We are authorized to request a taxpayer identification number (TIN) or Social Security Number (SSN) under the Debt Collection Improvement Act of 1996, Title 31 U.S.C. amended section 7701(c)(1), which mandates us to require regulated entities and persons who are doing business with a Federal agency to furnish a TIN or SSN.  The SSN or TIN, and other information maintained by the Office, may be used for identification, to support debt collection efforts carried on by the Federal government, and for other purposes required or authorized by law.”


  • Revised the Accommodation Statement on the bottom of page 2 to the following



From: “If you have a disability (a substantially limiting physical or mental impairment), please contact our office/claims examiner for information about the kinds of help available such as communication assistance (alternate formats or sign language interpretation), accommodations and modifications.”



To: “If you have a disability and are in need of communication assistance (such as alternate formats or sign language interpretation), accommodations and/or modifications, please contact OWCP. See Form instructions for Requests for Accommodations or Auxiliary Aids and Services.”

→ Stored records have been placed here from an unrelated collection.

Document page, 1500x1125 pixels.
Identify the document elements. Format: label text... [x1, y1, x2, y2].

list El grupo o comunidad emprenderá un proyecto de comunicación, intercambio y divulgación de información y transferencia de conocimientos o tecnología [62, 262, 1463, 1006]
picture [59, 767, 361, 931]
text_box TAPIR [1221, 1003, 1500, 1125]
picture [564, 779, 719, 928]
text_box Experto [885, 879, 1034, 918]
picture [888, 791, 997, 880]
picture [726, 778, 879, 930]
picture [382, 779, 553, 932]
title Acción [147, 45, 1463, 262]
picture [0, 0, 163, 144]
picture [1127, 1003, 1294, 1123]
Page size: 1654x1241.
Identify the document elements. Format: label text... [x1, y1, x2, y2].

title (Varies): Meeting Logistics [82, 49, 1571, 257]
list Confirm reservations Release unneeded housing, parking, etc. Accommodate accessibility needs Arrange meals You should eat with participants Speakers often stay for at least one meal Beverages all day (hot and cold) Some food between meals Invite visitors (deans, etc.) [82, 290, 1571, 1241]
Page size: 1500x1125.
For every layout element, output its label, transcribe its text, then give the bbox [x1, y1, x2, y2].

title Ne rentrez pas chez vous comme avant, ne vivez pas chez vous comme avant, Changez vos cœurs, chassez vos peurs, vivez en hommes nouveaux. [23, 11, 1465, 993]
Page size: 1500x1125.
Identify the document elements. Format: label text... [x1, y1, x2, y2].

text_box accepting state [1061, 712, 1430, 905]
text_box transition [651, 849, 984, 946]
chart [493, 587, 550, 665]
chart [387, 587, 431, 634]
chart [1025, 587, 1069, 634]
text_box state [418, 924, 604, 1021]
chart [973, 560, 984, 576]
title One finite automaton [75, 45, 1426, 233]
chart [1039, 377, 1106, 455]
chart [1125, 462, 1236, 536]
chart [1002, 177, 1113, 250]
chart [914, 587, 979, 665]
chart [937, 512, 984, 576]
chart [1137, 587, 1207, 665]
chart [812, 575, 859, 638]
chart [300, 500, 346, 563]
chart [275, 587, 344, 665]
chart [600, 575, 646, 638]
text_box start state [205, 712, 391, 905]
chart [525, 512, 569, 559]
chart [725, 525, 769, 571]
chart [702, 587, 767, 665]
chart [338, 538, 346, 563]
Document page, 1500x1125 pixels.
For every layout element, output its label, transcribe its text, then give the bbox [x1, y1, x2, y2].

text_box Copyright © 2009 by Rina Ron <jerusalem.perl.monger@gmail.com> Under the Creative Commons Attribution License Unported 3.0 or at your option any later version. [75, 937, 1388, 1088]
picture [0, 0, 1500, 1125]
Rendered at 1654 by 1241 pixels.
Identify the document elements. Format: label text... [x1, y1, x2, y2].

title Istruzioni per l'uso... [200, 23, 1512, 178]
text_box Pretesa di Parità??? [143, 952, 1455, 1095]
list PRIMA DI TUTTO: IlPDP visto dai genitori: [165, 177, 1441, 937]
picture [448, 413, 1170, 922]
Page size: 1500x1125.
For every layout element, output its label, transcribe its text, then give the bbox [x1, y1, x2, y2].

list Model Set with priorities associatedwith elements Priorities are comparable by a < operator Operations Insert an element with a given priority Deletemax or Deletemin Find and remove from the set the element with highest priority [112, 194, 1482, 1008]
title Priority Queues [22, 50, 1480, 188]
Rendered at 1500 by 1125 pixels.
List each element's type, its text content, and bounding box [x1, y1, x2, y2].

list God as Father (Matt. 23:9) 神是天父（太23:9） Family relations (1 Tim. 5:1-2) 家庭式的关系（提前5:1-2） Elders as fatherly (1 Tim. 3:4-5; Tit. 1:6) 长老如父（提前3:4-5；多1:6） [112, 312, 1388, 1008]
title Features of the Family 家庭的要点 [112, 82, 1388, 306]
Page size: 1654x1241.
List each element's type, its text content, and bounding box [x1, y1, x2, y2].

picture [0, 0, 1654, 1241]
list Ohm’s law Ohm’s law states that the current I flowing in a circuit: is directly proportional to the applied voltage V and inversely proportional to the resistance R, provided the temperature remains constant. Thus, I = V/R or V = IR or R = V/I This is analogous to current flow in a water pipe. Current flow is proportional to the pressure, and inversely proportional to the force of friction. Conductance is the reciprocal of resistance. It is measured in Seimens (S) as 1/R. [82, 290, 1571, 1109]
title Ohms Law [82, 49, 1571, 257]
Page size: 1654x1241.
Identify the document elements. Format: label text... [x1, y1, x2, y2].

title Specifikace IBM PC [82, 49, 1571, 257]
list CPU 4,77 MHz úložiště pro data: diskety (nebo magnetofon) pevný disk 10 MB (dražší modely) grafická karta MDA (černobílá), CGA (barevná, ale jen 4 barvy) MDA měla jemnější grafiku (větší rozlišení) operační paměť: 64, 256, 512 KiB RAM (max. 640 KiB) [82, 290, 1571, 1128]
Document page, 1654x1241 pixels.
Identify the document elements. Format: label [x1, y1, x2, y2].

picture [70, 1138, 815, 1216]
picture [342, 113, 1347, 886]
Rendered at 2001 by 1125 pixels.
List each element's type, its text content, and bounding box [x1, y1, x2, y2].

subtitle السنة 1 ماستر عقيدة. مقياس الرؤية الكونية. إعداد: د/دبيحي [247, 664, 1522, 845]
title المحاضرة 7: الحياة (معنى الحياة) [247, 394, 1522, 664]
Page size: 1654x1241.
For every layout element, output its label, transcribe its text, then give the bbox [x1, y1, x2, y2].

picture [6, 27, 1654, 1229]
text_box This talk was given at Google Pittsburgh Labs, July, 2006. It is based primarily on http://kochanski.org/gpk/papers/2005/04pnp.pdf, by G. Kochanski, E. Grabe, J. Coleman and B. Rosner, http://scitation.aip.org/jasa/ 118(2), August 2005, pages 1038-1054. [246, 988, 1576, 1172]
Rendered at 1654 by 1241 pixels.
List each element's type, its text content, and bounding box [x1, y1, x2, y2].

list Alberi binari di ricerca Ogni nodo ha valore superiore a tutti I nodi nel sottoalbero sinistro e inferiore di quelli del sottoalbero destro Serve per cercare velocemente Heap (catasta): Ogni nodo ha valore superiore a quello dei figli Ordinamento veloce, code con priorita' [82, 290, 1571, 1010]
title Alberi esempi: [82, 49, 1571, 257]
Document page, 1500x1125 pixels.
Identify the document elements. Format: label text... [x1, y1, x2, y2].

16. For collections of information whose results will be published, outline plans for tabulation and publication. Address any complex analytical techniques that will be used. Provide the time schedule for the entire project, including beginning and ending dates of the collection information, completion of report, publication dates, and other actions.

 

There are no plans to publish any data collected by the CA-2231.


17. If seeking approval to not display the expiration date for OMB approval of the information collection, explain the reasons that display would be inappropriate.

 

The agency plans to display the expiration date for OMB approval of the information collection on all instruments.


18. Explain each exception to the certification statement in ROCIS.


This request is in compliance with 5 CFR 1320.9.


  1. Collections of Information Employing Statistical Methods:


Statistical methods are not used in these collections of information.